There were 3 distinctive types of lens cover for the two types of lamp. The initial model with the tiny rear-lens. This was soon nicknamed the "fag-end" tail light as the light emitted was considered the same as the end of a burning cigarette ! This light was a reminder of the severe blackout regulations in force at the time of it's introduction. These lenses were used in conjunction with the first-pattern lamp. In 1942/43 a second pattern lens cover was introduced, identical to the previous model but with a larger red-lens that did not provide excessive glare. This lens was fitted to both the first and second pattern lamps. In 1944/45 a third pattern lens cover was introduced, identical to the second pattern but with a rectangular covered aperture cut into the lower-part of the cover-body to provide illumination to the rear mudguard and numberplate (if fitted). This later cover was introduced due to a relaxation in blackout regulations and to assist with convoy marshalling and recognition. Some of these later covers are marked on the top "MT3" (the class of stores from which the lens cover is catalogued).
 
taillight01.jpg (65444 bytes) taillight05.JPG (98480 bytes) taillight06.JPG (106440 bytes) taillight07.JPG (78369 bytes) taillight08.JPG (78253 bytes)
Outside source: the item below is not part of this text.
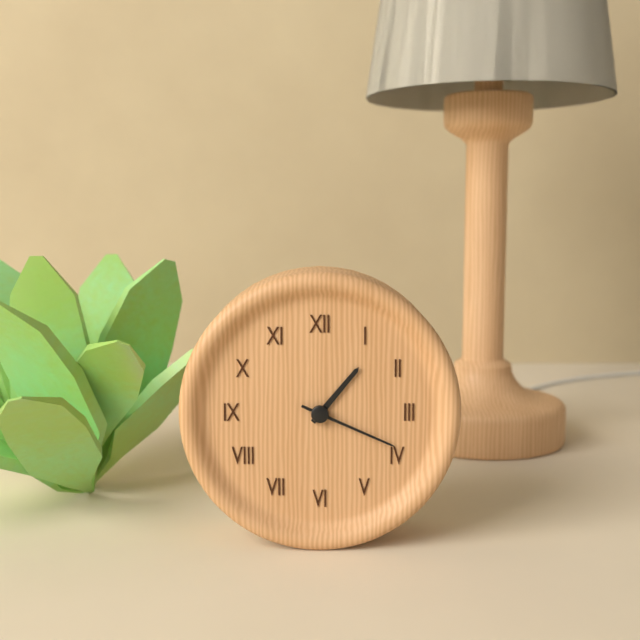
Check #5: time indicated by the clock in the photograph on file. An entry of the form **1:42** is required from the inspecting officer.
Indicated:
**1:19**
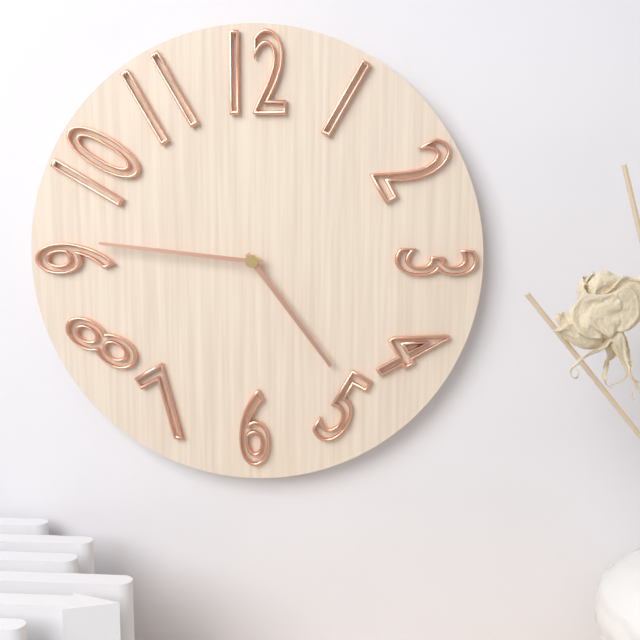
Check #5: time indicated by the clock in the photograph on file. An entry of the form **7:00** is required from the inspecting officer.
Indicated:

First pattern taillight with waterproof seal with second pattern lens.
 
The first model lamp is marked on the reverse of the body with "Joseph Lucas Ltd, Birmingham". The second model is usually lacking this, but has stamped onto the lower-front of the body "L WD MCT1". Those lamps produced from 1944/45 onwards are normally marked "L WD MCT1A", the "A" referring to "aperture" in conjunction with the third pattern lens cover by then usually supplied with the lamp.
 
taillight03.jpg (72255 bytes)
Second pattern taillight dated October 1943.
 
The 2nd pattern lamp, marked "A", is commonly found today together with the third pattern cover. Many are brand-new and still in boxes, having sat unused in stores. The WD-tail light did not last in service longer than a couple of years after the war, as rear number plates and improved civilian-pattern lighting reappeared on military bikes. The first-pattern rear light is very hard to find today, as most were used up. The second pattern lens cover still turns up at autojumbles but the first pattern cover is very difficult to locate.
 
taillight04.jpg (70698 bytes)
 Second pattern taillight new in it's box.